以前からシュレッド・ギターのファンではないと公言してきたポーキュパイン・ツリーのスティーヴン・ウィルソンが、あらためて「あれは音楽ではなく、スポーツだ」と発言した。

◆スティーヴン・ウィルソン動画

ウィルソンは昨年初め、『FaceCulture』のインタビューで、エドワード・ヴァン・ヘイレンについて、「彼が類まれなミュージシャンだったのはわかっているし、素晴らしいアーティストの訃報はいつだって悲しい」が、自分はシュレッド奏法のファンではなく、「それほど心を動かされなかった」「彼のレガシーは、シュレッダー現象を引き起こしたことで、それは僕にとっては不快だ。オリンピックの競技みたいに音楽をプレイするって発想は、創造性と音楽に関する僕の考えに反する」などと話していた。

これに対しては、エドワードの息子ウルフギャングから「彼の言ったことは決して無礼ではないが、すごくガッカリした」「彼が父を“シュレッダー”としか見ていないらしいのは傷つく。もちろん、父はシュレッドができたが、他の“シュレッダー”にはないメロディと技術があった。それに素晴らしいソングライターだった」との抗議の声が上がり、ウィルソンはウルフギャングへ向け「申し訳ない。類まれなミュージシャンだった君の父上に礼を欠くつもりはなかった。僕はヴァン・ヘイレンのレコードを持っていなかったし、あの奏法にのめり込んだこともないが、彼が偉大な革新者だったのは明らかだ」と謝罪した。

だが、ウィルソンがシュレッド・ギターをオリンピック競技のように考えていることに変わりはないようで、彼は最近『Hack Music Theory』のインタビューで、「僕はそういうプレイができる人たちが大好きだが、彼らが常にそういうプレイができるってことをみんなに知らしめる必要があると感じているのは事実だ。僕にしたら、それは音楽ではない。スポーツだ」と話した。

「オリンピックの競技のようだ。これが最良の例えになるよ。僕らが今話していて、言語によりコミュニケーションを取ろうとしているときに、もし僕が1時間100マイル(約160キロ)の速度で語るようだったら、もし僕が力説するでもなく、感情や感覚もなく、明確に話すわけでもなく、ただ言葉を叩き出すだけだったら、それはコミュニケーションじゃない。僕はギター・シュレッダーに対し同じような思いを持ってる。お見事だよ。でも、僕にとってはここ(心)に響くようなコミュニケーションではない」

ポーキュパイン・ツリーは先月、約13年ぶりの新作『Closure / Continuation』を発表した。通算11枚目のスタジオ・アルバムは全英で自身最高位となる2位をマークし、初のトップ10ヒットとなった。

* 提供データ *
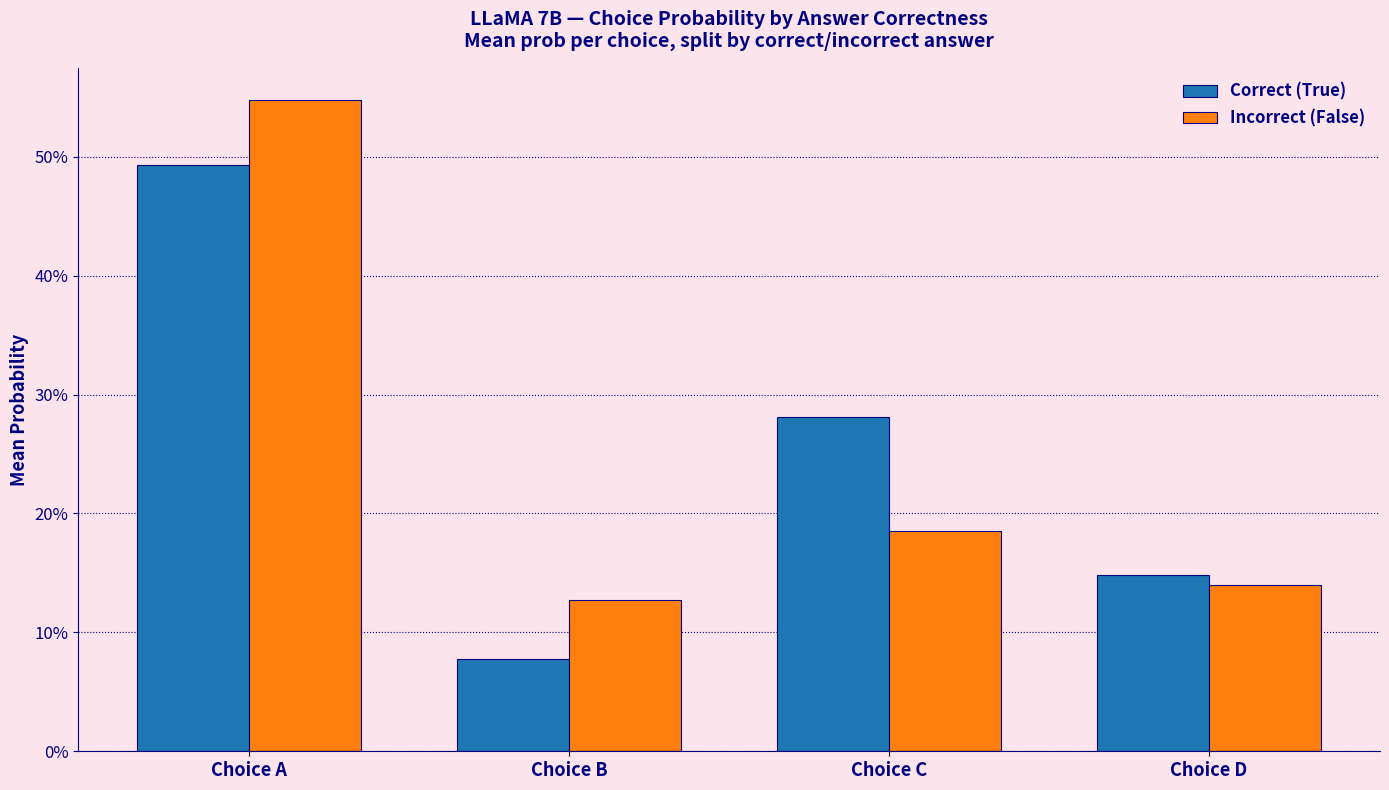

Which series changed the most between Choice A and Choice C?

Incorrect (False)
...
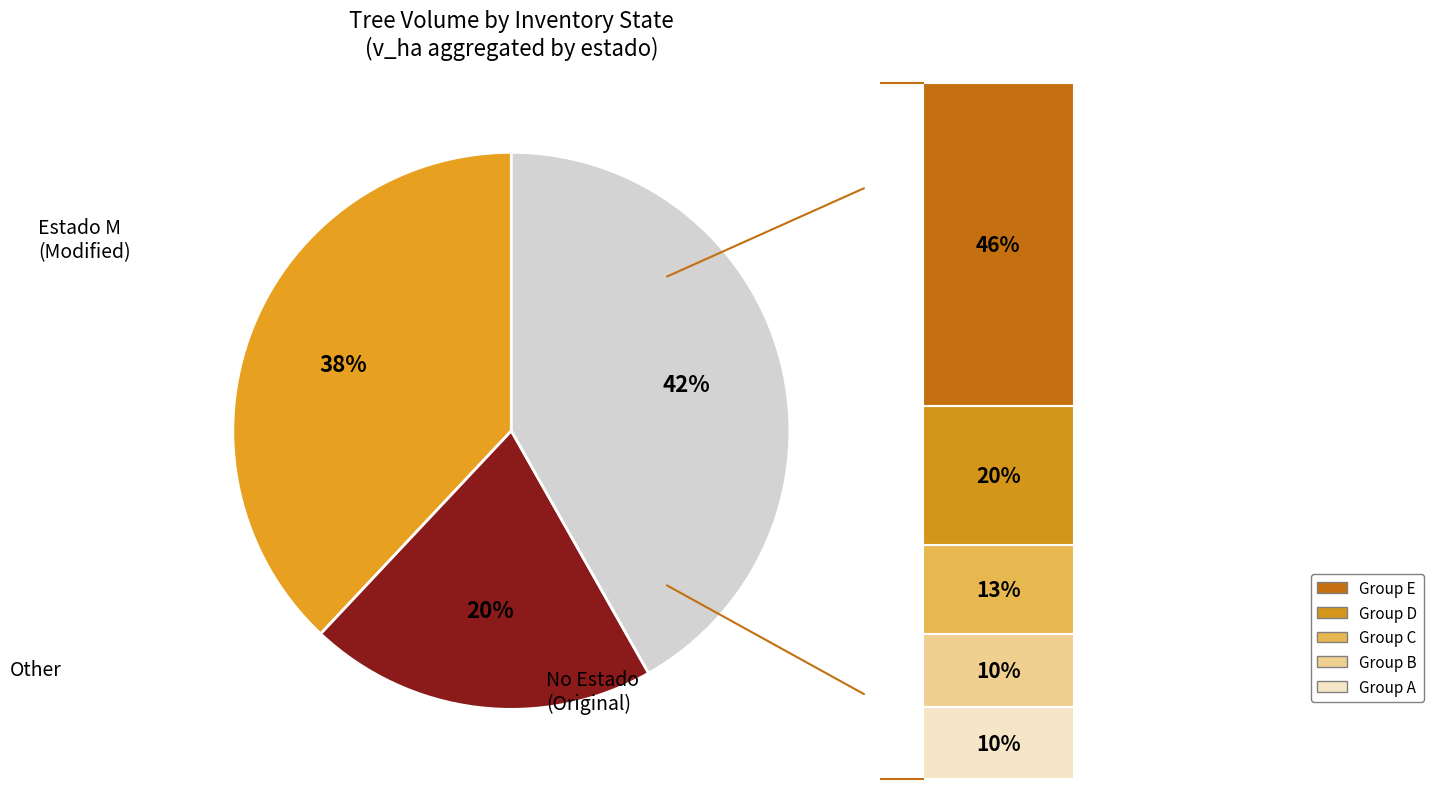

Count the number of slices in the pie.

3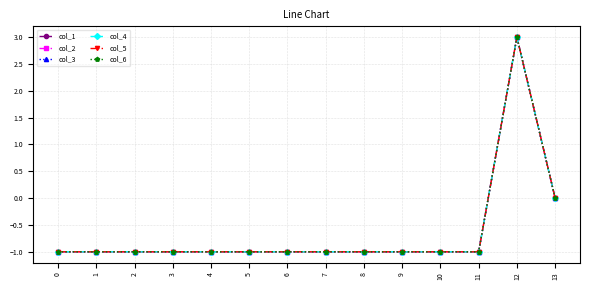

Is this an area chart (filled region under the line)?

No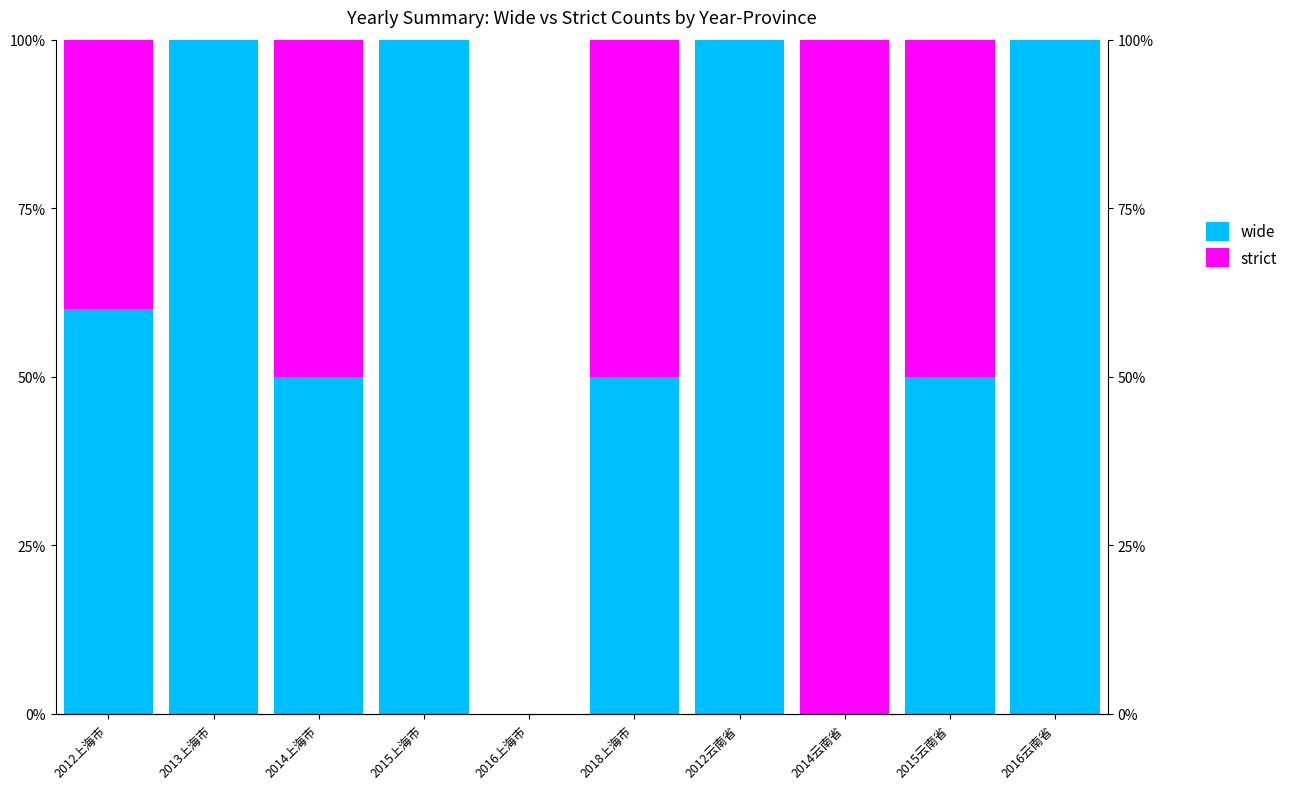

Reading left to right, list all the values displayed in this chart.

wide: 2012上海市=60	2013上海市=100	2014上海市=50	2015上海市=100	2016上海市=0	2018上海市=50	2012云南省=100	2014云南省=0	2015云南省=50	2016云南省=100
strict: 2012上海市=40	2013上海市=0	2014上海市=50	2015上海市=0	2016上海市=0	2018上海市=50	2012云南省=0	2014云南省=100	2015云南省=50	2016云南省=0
...
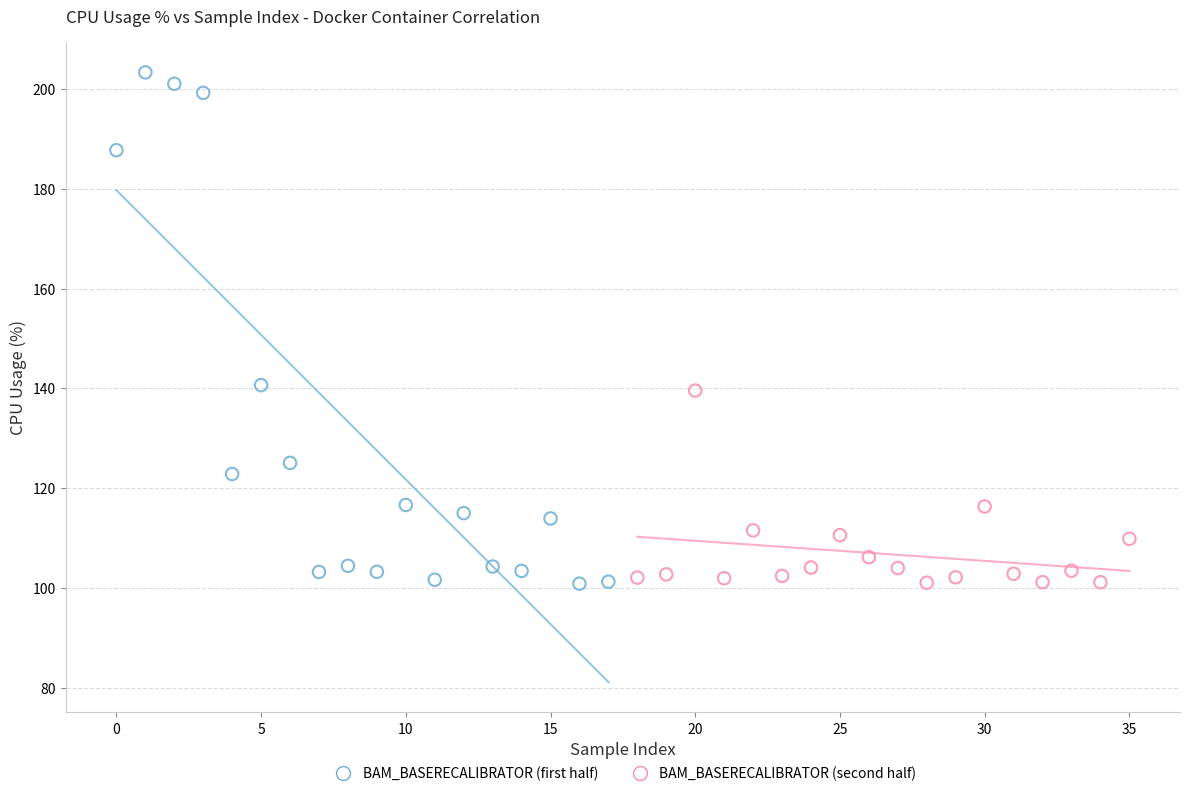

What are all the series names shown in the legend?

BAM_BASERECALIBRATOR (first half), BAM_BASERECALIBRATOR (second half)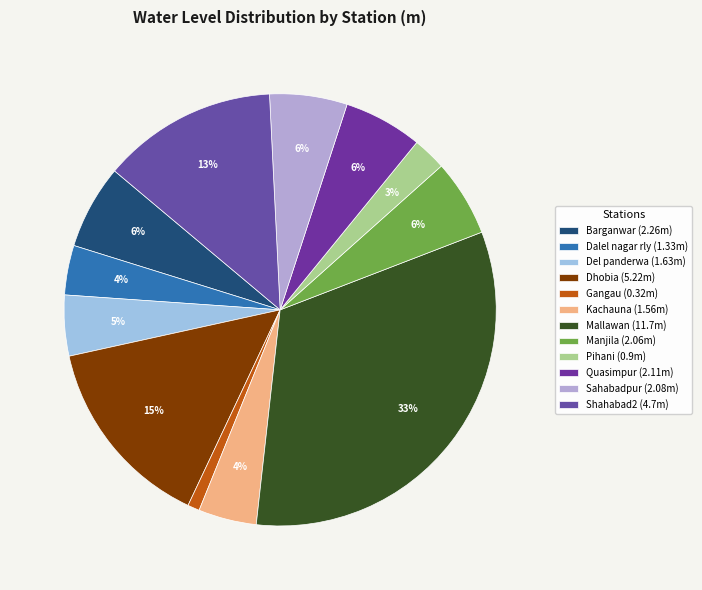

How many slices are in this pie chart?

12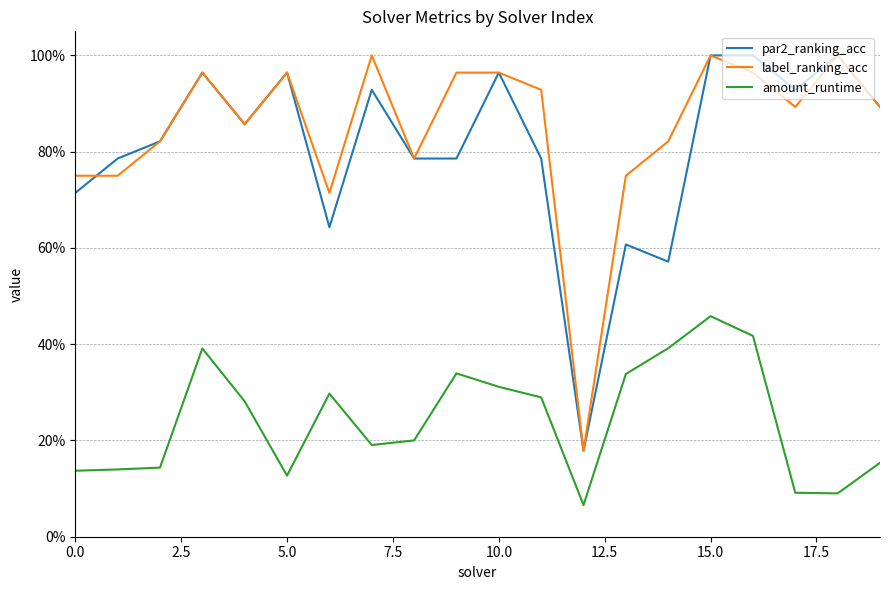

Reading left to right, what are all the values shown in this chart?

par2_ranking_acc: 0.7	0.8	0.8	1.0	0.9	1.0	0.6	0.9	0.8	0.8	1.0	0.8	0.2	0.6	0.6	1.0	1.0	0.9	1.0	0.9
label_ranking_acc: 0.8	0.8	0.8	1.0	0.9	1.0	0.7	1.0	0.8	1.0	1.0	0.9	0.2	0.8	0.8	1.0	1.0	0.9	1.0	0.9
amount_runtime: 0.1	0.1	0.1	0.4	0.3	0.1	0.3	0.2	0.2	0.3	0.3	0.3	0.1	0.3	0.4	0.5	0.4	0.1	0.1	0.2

* 課題の指示 *
スティーヴン・ウィルソンの発言を伝える本文のうち、「これに対しては、エドワードの」から「たのは明らかだ」と謝罪した。」までのすべてを、一字一句変えずに書き出しなさい。

* 模範解答 *
これに対しては、エドワードの息子ウルフギャングから「彼の言ったことは決して無礼ではないが、すごくガッカリした」「彼が父を“シュレッダー”としか見ていないらしいのは傷つく。もちろん、父はシュレッドができたが、他の“シュレッダー”にはないメロディと技術があった。それに素晴らしいソングライターだった」との抗議の声が上がり、ウィルソンはウルフギャングへ向け「申し訳ない。類まれなミュージシャンだった君の父上に礼を欠くつもりはなかった。僕はヴァン・ヘイレンのレコードを持っていなかったし、あの奏法にのめり込んだこともないが、彼が偉大な革新者だったのは明らかだ」と謝罪した。